I never had the characteristic "purpura". The morning I went to the hospital, I had had a big blood blister inside my mouth. It had resolved before I went to the hospital--no one there could even see it. I had one bad bruise on my right forearm--that bruise remained until I returned to work.
Every bruise that surfaces makes me worry. One day after I had gone back to work, I had another one of those blood blisters in the exact spot the other one had been. I was having blood drawn that week, so I anxiously awaited my results, which were normal.
Every time I forget something or have trouble with recalling a word, I worry. I don't know how much of that is normal, or if it is a recurrence. I have been in remission for a few months, and have "graduated" to monthly lab draws and quarterly hematology follow-ups.
No one would know I had ever had any sort of cognitive impairment, let alone a "stroke". But I can't help but feel there was some sort of "damage" that has taken some of my sharpness. I struggle with wondering if I should take early retirement simply because "life is too short."
I do like to share one silver lining that came from my having TTP. When I was hospitalized, a friend called her emergency room physician friend in another state to ask her to explain TTP. A few days later a colleague of the emergency room doctor friend came to her with a case of one of the ED patients with very low platelets. That colleague wanted to give platelets. The ED doctor thought for a moment and said to rule out TTP first. That could have saved that patient's life. The diagnosis was confirmed as TTP. That was done more quickly because the ED doctor friend had TTP in the forefront of her mind.

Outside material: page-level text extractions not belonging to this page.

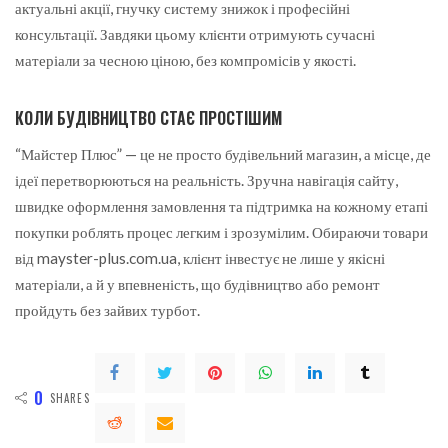
актуальні акції, гнучку систему знижок і професійні
консультації. Завдяки цьому клієнти отримують сучасні
матеріали за чесною ціною, без компромісів у якості.
КОЛИ БУДІВНИЦТВО СТАЄ ПРОСТІШИМ
“Майстер Плюс” — це не просто будівельний магазин, а місце, де
ідеї перетворюються на реальність. Зручна навігація сайту,
швидке оформлення замовлення та підтримка на кожному етапі
покупки роблять процес легким і зрозумілим. Обираючи товари
від mayster-plus.com.ua, клієнт інвестує не лише у якісні
матеріали, а й у впевненість, що будівництво або ремонт
пройдуть без зайвих турбот.
0
SHARES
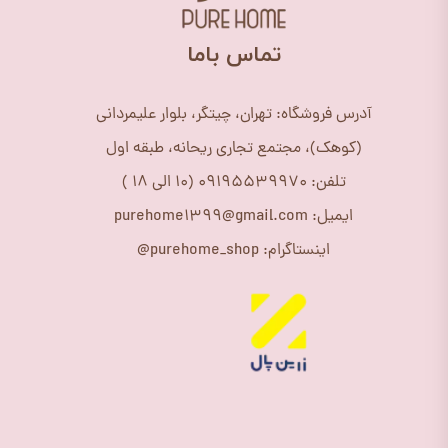
​تماس باما
آدرس فروشگاه: تهران، چیتگر، بلوار علیمردانی
(کوهک)، مجتمع تجاری ریحانه، طبقه اول
تلفن: 09195539970 (10 الی 18 )
ایمیل: purehome1399@gmail.com
اینستاگرام: purehome_shop@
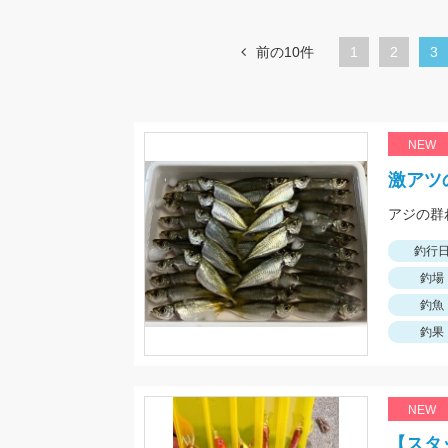
前の10件
1
ペ
2
カ
3
ー
レ
ジ
ン
ト
NEW
ペ
激アツ
ー
ジ
釣行
釣場
釣魚
釣果
NEW
【スタ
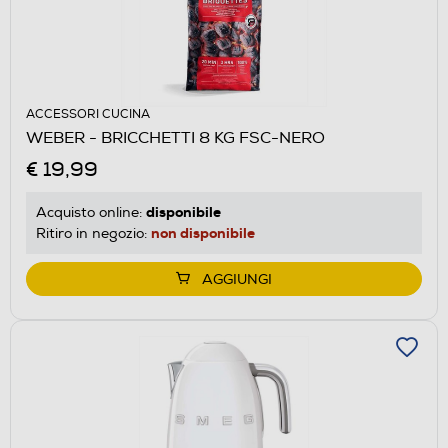
ACCESSORI CUCINA
WEBER - BRICCHETTI 8 KG FSC-NERO
€ 19,99
disponibile
Acquisto online:
non disponibile
Ritiro in negozio:
AGGIUNGI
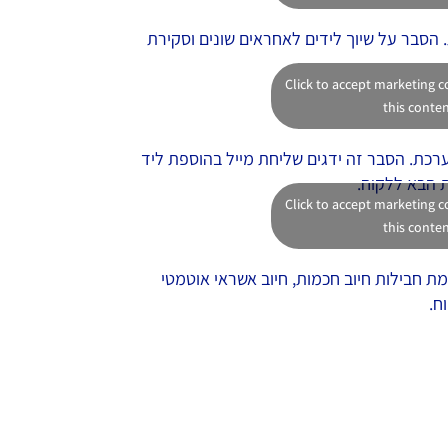
הסבר על שיוך לידים לאחראים שונים וסקירת
Click to accept marketing 
this conte
רכת. הסבר זה ידגים שליחת מייל בהוספת ליד
Click to accept marketing 
this conte
מת חבילות חיוב חכמות, חיוב אשראי אוטמטי
ח.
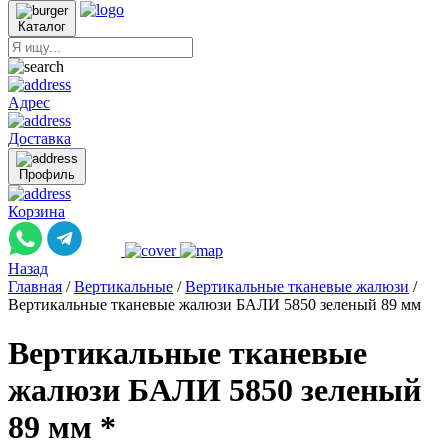
Каталог
Адрес
Доставка
Профиль
Корзина
Назад
Главная
/
Вертикальные
/
Вертикальные тканевые жалюзи
/
Вертикальные тканевые жалюзи БАЛИ 5850 зеленый 89 мм
Вертикальные тканевые
жалюзи БАЛИ 5850 зеленый
89 мм *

Awareness is key. Answering TTP is working to get that message out. I wrote an article for my state's nurses' association newspaper regarding the nursing care I received. I now wear the red TTP bracelet and I have gone to thank donors at the hospital's blood drive. I even signed up as a potential test subject at a government-affiliated website. It was disheartening (even if not unexpected) that under the TTP heading it said there were not enough respondents for a research study.
I have been well known for saying "best day of my life" whenever I am asked how I am doing. My favorite t-shirt is one that says "Half Full" on it. Even though I am one of the most positive people you will ever meet, I do feel there is a relapse just around the corner. TTP hit from out of the blue. I would like to feel it will never hit me again, but that is something I cannot shake right now.